WHAT IS REQUIRED | Please count how many lines in the entries below contain the string "partire". Reply with only that number.

(Page images and their extracted text)
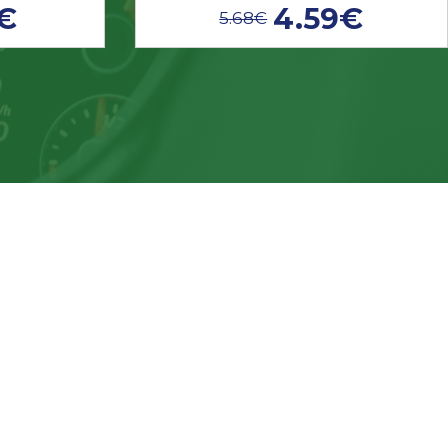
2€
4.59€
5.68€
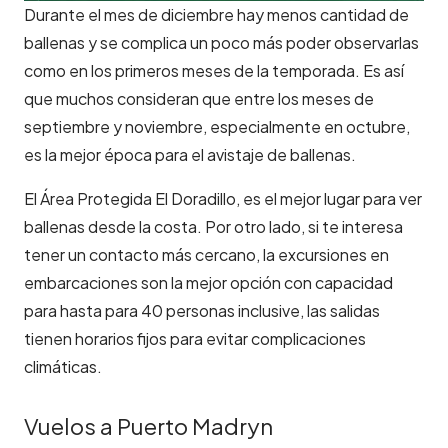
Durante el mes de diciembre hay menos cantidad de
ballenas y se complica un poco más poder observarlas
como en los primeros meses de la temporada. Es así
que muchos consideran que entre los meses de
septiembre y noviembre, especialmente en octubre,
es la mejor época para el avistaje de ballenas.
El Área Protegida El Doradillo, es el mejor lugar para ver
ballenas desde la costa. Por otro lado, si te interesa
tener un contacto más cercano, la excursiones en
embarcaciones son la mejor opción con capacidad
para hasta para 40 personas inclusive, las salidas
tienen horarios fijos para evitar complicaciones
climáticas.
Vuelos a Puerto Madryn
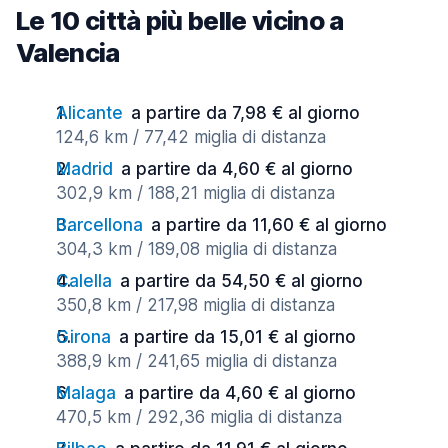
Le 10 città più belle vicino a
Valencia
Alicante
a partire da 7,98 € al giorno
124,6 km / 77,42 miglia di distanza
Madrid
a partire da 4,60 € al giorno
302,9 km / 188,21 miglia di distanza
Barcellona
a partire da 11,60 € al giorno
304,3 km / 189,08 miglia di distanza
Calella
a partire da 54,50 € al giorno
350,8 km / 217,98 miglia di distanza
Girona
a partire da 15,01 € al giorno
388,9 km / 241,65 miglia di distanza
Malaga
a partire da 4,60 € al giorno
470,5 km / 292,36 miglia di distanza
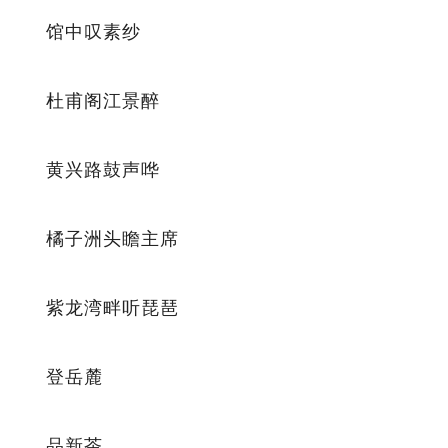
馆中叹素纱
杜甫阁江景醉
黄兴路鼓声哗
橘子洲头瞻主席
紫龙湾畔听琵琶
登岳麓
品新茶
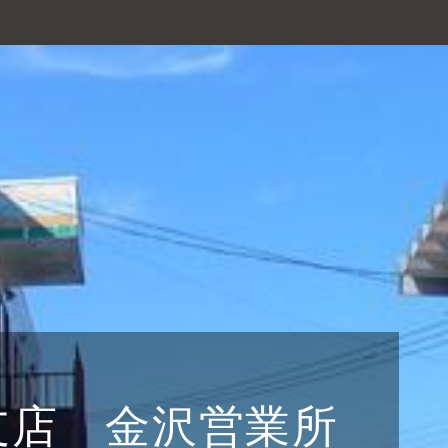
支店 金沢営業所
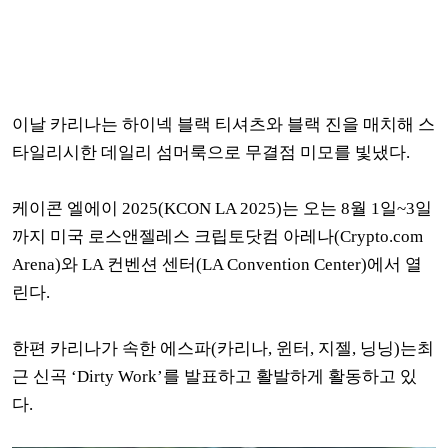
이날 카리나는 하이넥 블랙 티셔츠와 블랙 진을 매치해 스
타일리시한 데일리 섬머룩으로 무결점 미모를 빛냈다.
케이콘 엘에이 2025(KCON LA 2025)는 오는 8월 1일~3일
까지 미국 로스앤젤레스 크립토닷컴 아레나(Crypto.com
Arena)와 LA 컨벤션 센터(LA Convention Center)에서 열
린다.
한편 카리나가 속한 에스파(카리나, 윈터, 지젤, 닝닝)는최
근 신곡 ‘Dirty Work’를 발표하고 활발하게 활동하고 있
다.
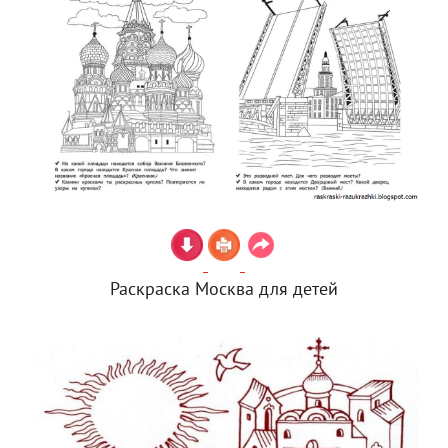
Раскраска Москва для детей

...

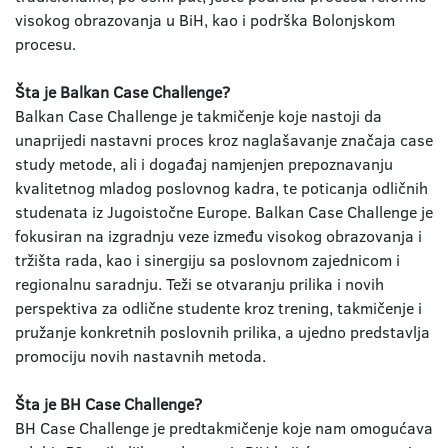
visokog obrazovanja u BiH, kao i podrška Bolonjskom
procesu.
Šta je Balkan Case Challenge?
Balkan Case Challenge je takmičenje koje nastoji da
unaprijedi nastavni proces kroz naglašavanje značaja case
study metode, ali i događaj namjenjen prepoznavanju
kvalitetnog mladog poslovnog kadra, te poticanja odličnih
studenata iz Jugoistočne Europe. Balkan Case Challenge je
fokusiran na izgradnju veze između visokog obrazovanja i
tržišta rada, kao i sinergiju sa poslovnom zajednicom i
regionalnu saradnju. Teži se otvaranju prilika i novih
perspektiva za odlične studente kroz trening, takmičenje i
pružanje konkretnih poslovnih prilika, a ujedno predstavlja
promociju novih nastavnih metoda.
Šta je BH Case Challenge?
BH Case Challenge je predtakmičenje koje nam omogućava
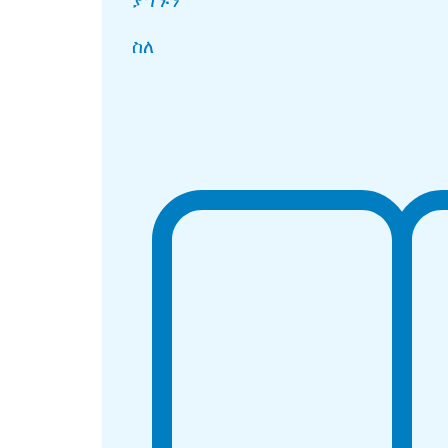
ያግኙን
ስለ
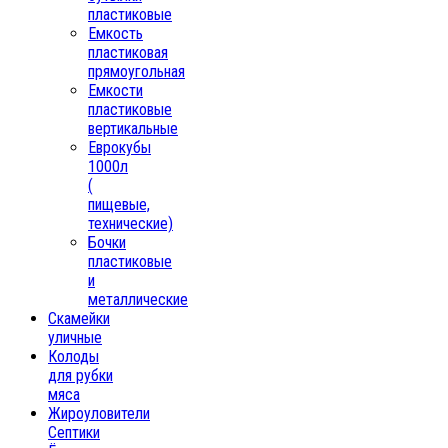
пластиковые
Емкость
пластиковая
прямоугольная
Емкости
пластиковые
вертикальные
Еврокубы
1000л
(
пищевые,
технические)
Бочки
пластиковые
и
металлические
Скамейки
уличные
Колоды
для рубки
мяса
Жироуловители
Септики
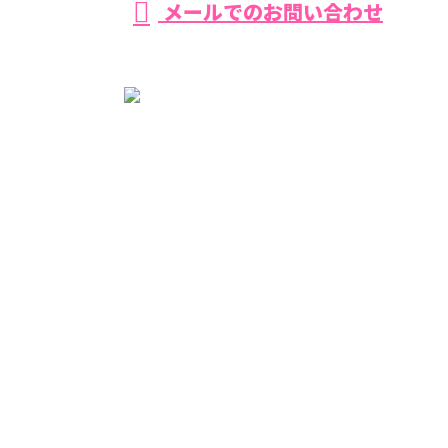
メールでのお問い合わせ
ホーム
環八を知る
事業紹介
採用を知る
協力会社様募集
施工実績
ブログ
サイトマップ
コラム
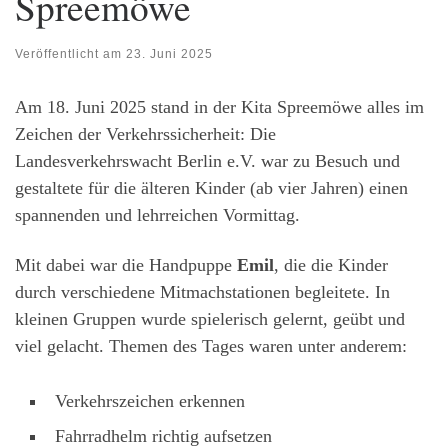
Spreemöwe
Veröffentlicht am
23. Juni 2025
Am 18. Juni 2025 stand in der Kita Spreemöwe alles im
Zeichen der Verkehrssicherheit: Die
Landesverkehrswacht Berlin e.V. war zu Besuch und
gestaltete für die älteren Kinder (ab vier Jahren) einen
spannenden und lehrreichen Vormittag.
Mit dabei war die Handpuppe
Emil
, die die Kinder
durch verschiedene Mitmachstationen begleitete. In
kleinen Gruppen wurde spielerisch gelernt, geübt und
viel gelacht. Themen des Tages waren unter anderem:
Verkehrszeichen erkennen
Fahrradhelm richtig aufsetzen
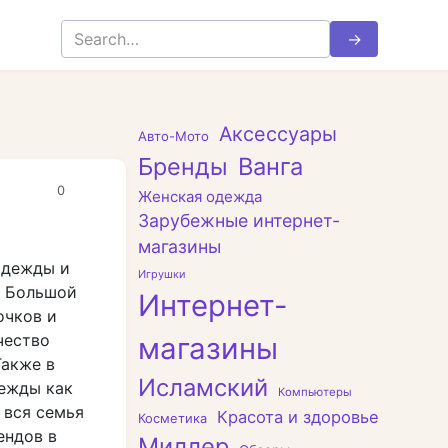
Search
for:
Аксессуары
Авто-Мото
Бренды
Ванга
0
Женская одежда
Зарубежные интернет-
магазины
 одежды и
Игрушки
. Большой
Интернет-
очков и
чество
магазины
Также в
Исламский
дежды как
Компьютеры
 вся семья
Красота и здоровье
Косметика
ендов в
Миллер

RESULT OF THIS TASK | 6